◆ Saved entries

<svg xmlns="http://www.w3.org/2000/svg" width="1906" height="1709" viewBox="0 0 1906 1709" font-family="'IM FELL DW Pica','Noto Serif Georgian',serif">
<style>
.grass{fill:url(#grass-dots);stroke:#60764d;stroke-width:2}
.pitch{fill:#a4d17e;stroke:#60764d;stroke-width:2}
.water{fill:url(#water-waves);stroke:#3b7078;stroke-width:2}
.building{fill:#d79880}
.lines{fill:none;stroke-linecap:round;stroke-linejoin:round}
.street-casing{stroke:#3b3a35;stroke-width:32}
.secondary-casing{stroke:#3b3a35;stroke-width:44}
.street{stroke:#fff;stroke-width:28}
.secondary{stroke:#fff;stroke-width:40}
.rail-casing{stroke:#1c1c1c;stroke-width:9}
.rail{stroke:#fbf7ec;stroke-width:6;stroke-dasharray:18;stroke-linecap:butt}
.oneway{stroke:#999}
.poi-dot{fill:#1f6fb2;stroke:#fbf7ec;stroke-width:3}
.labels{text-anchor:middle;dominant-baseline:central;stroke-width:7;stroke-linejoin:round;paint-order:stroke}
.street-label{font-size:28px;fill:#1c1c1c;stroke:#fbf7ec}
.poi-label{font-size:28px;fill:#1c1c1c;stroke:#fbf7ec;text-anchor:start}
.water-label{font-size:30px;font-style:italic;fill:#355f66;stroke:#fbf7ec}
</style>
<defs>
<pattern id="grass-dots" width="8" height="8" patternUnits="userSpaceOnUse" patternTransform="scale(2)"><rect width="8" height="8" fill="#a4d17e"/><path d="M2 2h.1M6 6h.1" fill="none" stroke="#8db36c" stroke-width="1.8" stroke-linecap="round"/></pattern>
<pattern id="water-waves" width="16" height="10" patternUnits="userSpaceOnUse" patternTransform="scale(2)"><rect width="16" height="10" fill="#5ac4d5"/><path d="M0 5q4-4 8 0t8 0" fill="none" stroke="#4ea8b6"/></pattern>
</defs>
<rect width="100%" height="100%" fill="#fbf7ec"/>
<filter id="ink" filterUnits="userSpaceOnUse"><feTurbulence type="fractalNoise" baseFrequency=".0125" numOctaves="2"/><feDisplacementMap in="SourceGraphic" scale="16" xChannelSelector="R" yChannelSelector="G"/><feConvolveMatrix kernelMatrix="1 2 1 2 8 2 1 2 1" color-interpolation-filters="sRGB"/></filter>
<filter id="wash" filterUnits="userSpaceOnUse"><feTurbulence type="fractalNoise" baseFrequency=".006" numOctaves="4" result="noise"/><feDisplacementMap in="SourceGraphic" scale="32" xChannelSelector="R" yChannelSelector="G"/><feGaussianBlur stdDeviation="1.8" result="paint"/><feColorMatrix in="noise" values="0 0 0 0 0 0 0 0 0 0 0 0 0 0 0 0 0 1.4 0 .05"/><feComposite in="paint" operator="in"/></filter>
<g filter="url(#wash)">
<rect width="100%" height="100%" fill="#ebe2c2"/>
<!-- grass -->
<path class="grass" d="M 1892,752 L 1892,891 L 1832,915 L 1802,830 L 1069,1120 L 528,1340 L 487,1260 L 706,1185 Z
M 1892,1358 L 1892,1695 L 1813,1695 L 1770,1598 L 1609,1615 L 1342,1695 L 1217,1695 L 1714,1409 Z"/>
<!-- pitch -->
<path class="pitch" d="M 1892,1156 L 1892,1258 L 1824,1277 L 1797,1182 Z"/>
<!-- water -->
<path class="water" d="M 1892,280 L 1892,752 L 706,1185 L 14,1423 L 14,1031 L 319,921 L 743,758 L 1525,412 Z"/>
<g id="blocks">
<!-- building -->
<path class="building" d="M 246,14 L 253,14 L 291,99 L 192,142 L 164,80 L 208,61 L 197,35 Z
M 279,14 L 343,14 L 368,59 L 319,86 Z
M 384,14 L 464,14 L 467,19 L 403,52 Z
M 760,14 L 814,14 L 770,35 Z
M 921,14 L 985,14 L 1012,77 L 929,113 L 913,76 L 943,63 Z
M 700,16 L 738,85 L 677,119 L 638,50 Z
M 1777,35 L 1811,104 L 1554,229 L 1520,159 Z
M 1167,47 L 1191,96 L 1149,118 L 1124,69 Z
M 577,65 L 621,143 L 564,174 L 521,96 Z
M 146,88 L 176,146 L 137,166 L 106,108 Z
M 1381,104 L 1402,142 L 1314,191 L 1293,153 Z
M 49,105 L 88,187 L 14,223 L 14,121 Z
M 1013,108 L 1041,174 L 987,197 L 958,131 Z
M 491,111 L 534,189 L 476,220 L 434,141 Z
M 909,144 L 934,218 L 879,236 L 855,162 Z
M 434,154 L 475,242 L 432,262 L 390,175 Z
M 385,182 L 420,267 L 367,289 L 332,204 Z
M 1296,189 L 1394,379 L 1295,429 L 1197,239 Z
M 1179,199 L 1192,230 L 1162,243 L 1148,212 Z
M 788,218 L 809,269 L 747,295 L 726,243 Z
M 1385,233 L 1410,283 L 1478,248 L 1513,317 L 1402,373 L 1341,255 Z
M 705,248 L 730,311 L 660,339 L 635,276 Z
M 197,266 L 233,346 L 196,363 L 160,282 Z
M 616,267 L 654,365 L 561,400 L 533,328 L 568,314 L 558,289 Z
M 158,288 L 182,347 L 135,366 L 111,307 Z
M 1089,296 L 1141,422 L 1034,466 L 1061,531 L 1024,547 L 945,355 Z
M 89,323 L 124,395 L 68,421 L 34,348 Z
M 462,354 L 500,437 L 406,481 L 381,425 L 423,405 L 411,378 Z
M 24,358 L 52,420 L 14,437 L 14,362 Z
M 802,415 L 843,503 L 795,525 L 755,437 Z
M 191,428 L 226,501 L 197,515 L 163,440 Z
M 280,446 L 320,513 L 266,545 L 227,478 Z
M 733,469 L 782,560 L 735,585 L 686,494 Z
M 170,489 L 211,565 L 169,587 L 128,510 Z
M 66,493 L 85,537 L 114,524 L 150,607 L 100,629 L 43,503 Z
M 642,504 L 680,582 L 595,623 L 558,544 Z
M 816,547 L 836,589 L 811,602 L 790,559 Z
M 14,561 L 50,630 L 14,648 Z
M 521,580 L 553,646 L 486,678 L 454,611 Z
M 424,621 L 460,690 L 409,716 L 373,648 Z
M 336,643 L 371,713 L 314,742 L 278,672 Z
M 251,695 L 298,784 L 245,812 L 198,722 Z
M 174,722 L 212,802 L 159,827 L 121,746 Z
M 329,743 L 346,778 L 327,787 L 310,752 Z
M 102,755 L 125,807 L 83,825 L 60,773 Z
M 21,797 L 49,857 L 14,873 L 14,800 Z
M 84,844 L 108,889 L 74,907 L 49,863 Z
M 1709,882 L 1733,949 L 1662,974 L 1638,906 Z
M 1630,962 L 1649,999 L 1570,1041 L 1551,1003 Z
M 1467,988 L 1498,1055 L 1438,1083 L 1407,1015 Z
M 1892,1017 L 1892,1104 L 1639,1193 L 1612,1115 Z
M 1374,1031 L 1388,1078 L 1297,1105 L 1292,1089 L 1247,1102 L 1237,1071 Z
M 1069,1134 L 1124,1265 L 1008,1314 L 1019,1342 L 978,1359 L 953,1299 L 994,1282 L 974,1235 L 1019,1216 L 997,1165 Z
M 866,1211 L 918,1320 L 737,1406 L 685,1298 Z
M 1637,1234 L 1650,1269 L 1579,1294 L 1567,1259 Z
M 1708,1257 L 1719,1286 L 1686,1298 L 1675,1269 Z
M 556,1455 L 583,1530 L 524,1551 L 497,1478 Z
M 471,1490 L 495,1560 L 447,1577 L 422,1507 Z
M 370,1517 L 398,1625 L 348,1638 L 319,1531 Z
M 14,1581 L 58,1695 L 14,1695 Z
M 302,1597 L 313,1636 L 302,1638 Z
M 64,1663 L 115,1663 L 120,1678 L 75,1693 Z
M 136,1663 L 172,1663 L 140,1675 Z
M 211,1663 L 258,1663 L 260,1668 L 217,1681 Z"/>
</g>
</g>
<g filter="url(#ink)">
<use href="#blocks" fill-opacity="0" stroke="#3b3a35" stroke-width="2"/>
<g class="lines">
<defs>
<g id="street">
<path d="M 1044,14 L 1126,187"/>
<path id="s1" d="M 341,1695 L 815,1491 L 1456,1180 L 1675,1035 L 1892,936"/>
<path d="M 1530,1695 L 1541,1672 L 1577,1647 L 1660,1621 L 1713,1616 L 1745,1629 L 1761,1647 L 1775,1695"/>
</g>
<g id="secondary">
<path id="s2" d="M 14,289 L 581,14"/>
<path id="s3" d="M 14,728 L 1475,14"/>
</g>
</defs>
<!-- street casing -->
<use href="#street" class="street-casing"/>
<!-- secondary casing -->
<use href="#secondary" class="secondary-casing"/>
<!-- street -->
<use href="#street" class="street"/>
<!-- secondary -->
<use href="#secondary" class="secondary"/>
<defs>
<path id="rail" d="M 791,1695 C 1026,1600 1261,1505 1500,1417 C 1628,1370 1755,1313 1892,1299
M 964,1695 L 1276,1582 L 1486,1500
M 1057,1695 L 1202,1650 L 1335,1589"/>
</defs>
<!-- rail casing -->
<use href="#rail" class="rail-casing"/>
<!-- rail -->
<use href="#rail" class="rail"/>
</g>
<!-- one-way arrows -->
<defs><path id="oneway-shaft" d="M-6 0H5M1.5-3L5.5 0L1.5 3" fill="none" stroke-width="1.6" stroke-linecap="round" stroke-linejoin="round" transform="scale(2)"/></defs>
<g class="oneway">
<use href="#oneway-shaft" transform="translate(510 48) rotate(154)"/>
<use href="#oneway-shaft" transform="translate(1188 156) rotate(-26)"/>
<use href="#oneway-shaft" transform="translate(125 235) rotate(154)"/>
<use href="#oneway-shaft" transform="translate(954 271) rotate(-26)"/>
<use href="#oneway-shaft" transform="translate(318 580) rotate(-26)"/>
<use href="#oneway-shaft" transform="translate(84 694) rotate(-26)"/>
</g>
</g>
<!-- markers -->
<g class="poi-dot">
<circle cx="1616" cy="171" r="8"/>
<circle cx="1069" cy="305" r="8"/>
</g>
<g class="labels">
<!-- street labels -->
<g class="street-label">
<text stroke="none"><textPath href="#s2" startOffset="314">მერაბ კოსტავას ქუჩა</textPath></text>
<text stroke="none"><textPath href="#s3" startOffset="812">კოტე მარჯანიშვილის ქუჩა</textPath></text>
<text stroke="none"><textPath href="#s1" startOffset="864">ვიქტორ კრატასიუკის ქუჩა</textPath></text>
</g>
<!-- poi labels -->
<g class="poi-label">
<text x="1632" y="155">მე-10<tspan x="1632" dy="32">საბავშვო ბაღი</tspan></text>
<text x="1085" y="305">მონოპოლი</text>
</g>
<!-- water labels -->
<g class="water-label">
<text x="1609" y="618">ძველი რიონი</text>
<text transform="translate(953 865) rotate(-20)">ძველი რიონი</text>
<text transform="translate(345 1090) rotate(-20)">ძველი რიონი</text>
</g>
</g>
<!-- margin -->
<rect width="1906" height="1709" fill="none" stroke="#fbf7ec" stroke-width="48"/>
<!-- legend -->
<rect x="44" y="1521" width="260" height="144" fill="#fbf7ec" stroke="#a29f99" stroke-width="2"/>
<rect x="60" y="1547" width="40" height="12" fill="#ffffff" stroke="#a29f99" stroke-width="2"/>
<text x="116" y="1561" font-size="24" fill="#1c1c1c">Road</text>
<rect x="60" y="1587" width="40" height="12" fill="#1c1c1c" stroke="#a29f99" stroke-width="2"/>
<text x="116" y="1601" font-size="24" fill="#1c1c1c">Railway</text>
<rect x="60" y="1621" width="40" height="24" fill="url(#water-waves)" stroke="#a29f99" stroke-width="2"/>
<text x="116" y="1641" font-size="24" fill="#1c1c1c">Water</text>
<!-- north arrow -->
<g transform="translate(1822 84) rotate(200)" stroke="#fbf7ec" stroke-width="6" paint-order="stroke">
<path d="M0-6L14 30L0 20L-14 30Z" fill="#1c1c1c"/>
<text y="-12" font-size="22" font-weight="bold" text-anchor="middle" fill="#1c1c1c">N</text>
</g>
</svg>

◆ ASSIGNED TASK
Search the records for the word "order" and copy every line where it occurs.

◆ WRITTEN RESPONSE
.labels{text-anchor:middle;dominant-baseline:central;stroke-width:7;stroke-linejoin:round;paint-order:stroke}
<g transform="translate(1822 84) rotate(200)" stroke="#fbf7ec" stroke-width="6" paint-order="stroke">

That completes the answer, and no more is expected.